Add another case to eliminate the error
Note that using our current definition on the empty list causes an error,
*> short "aaaavvvddd"
"aaaa"
*> short ""
"*** Exception: Prelude.head: empty list
Because "head" is undefined on the empty list, we need to handle another case: the empty list. Now we have:
short [] = []
short x = (take 9 . head . group) x
This is our "final answer".
Here is another version:
short xs = take 9 $ takeWhile (== head xs) xs
So we take from the list as long as the content equals the head of list (which is the first char of the string). Then we use take to shorten the result when necessary.

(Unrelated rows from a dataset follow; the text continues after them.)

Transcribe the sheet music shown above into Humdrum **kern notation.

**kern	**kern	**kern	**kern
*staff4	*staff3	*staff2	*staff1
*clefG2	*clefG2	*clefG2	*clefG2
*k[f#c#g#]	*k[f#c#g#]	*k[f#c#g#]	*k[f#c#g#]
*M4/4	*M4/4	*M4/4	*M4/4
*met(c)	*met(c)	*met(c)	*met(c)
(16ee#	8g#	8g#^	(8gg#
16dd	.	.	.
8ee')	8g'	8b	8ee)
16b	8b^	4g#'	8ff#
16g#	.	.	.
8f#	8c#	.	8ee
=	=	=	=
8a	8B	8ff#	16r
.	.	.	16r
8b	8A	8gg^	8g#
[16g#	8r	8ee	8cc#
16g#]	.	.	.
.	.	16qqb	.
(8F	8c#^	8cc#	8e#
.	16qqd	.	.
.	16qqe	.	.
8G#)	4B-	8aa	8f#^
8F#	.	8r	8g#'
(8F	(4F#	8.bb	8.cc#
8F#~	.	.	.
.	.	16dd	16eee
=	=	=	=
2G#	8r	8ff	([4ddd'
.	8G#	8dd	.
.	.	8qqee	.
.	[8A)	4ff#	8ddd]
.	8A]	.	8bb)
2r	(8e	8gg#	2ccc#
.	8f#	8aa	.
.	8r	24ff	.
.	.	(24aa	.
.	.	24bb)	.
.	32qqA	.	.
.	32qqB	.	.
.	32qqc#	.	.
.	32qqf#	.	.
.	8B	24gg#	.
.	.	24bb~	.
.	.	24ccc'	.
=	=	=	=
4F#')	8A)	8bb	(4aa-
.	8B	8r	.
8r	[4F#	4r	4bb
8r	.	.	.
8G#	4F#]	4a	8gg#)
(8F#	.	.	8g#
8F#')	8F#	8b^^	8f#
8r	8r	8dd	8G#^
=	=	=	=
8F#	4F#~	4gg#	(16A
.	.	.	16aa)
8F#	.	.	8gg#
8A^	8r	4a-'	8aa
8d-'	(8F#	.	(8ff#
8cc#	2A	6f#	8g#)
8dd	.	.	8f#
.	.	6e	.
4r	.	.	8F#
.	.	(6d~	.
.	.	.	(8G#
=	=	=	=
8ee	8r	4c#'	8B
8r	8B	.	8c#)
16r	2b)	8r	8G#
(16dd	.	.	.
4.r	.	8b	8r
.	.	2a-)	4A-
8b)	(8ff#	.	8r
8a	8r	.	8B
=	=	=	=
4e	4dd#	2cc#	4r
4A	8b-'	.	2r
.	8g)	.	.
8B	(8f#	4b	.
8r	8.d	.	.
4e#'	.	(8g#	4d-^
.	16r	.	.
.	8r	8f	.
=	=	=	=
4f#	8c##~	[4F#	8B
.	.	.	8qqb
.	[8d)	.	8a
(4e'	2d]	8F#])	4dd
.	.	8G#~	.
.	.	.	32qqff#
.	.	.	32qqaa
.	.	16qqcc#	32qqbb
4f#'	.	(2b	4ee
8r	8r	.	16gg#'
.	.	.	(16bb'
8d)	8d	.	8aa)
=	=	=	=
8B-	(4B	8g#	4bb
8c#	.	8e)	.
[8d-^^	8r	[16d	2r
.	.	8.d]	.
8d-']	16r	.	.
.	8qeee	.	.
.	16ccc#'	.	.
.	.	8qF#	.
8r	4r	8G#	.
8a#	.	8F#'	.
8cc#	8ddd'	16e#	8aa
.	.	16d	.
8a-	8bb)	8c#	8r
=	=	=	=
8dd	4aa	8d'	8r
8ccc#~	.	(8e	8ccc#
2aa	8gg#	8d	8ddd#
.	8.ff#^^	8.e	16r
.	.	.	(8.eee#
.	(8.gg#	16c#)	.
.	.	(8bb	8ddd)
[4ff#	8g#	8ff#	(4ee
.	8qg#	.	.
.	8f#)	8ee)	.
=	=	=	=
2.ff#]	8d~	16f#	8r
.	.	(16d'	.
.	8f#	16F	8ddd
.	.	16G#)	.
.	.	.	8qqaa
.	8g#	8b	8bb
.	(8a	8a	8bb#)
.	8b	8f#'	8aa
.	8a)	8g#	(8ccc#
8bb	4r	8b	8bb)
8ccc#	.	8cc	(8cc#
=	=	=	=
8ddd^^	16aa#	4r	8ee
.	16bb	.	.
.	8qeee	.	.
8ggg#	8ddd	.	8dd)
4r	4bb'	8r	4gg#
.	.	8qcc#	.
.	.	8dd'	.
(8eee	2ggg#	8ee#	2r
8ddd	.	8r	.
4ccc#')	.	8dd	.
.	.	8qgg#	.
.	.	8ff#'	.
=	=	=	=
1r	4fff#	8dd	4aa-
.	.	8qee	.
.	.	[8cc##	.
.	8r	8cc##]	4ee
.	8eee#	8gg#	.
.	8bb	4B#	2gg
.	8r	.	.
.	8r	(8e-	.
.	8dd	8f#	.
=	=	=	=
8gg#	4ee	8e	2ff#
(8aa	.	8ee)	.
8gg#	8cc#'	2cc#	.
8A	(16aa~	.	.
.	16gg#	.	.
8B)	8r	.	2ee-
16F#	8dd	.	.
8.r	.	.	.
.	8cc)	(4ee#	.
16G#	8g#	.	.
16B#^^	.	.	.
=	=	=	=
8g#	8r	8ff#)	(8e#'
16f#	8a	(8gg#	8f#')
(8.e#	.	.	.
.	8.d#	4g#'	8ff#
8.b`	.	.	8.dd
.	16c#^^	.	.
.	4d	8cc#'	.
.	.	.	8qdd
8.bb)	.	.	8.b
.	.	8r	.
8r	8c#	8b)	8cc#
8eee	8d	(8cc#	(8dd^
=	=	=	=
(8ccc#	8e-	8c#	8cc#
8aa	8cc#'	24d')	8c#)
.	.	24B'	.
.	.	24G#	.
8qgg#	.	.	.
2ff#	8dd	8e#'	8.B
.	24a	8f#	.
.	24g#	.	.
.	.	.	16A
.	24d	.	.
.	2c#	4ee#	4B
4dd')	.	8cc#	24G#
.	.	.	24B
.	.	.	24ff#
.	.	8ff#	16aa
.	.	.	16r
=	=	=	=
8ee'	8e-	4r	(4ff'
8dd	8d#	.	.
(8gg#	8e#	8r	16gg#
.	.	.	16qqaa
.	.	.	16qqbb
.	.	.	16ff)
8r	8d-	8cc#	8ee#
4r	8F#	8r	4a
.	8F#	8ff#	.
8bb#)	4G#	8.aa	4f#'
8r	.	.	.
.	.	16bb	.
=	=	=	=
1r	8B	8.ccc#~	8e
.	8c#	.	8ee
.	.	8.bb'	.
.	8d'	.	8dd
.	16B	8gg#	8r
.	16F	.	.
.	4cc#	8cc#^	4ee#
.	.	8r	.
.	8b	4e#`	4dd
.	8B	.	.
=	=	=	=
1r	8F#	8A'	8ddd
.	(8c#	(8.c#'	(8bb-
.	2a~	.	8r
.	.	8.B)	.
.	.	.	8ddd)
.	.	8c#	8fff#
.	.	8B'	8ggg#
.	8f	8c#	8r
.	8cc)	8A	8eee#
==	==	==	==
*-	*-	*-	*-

Note that we don't need an additional case for empty strings, which is a consequence from Haskell's lazyness: If takeWhile sees that the list argument is empty, it doesn't bother to evaluate the condition argument, so head xs doesn't throw an error.
Here's a definition:
import Data.List (group)
short = take 9 . head . group
Interestingly enough, since our returned string is a prefix of the original string, and is constrained to be at most 9 characters long, it doesn't matter whether we trim down to that limit first or last. So we could also use this definition:
short = head . group . take 9
Both of these are written in the "pointfree" style which doesn't reference a lack of punctuation, but a lack of unnecessary variables. We could have also written the definition as
short s = take 9 (head (group s))
Or, using $ to get rid of parentheses:
short s = take 9 $ head $ group s
The only other step is to extract only the first block of matching characters, which is what head . group does (equivalent to your chomp function).
From the docs:
group :: Eq a => [a] -> [[a]]
The group function takes a list and returns a list of lists such that the concatenation of the result is equal to the argument. Moreover, each sublist in the result contains only equal elements. For example,
group "Mississippi" = ["M","i","ss","i","ss","i","pp","i"]
It is a special case of groupBy, which allows the programmer to supply their own equality test.